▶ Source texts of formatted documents

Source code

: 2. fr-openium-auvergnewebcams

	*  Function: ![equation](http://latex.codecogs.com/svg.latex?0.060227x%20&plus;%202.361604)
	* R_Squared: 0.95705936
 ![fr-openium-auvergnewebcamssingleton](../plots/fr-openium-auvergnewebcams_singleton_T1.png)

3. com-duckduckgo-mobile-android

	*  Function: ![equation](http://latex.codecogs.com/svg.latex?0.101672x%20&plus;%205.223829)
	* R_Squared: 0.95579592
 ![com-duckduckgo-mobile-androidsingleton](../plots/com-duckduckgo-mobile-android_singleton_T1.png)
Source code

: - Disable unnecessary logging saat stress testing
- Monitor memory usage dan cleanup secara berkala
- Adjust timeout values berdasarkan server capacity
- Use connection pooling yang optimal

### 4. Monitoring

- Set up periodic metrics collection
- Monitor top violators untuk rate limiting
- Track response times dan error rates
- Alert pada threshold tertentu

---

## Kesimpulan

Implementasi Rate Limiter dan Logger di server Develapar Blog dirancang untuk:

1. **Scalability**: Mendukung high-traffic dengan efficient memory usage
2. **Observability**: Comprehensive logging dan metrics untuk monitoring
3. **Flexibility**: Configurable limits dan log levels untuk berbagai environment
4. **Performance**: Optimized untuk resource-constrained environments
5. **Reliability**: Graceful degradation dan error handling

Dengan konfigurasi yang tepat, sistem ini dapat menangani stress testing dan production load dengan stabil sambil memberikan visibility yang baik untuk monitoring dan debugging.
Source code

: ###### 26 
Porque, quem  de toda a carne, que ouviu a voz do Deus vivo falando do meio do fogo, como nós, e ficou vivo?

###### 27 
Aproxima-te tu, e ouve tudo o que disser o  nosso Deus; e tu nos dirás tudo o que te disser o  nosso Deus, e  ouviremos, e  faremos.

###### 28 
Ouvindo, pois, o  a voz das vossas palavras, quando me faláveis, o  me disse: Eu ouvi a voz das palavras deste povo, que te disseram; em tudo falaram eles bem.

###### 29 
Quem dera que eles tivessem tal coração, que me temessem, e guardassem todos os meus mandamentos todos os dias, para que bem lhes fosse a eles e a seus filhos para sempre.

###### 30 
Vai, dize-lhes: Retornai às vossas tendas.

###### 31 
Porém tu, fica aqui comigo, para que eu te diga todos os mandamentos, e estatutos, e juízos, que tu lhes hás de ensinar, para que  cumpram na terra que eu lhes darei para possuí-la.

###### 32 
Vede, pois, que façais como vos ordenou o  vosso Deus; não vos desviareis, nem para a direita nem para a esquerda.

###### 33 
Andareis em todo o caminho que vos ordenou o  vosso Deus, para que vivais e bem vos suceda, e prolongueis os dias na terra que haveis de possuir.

▶ What to produce
If a line in the entries holds the string "Deus", count it, then state the total and nothing more.

▶ Solved exercise
4